* EXERCISE PROMPT *
In full and without alteration, return the records below.

[Records drawn from a dataset]
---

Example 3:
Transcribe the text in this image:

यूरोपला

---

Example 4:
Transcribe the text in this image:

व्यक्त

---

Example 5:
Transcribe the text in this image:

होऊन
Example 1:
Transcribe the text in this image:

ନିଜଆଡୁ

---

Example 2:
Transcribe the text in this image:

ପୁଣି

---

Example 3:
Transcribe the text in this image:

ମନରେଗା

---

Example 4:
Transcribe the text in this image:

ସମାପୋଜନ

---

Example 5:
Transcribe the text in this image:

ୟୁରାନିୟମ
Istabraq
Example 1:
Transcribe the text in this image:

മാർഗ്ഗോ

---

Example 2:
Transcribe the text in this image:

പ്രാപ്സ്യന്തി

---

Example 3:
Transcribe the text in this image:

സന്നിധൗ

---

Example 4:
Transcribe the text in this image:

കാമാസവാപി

* YOUR RESPONSE *
---

Example 3:
Transcribe the text in this image:

यूरोपला

---

Example 4:
Transcribe the text in this image:

व्यक्त

---

Example 5:
Transcribe the text in this image:

होऊन
Example 1:
Transcribe the text in this image:

ନିଜଆଡୁ

---

Example 2:
Transcribe the text in this image:

ପୁଣି

---

Example 3:
Transcribe the text in this image:

ମନରେଗା

---

Example 4:
Transcribe the text in this image:

ସମାପୋଜନ

---

Example 5:
Transcribe the text in this image:

ୟୁରାନିୟମ
Istabraq
Example 1:
Transcribe the text in this image:

മാർഗ്ഗോ

---

Example 2:
Transcribe the text in this image:

പ്രാപ്സ്യന്തി

---

Example 3:
Transcribe the text in this image:

സന്നിധൗ

---

Example 4:
Transcribe the text in this image:

കാമാസവാപി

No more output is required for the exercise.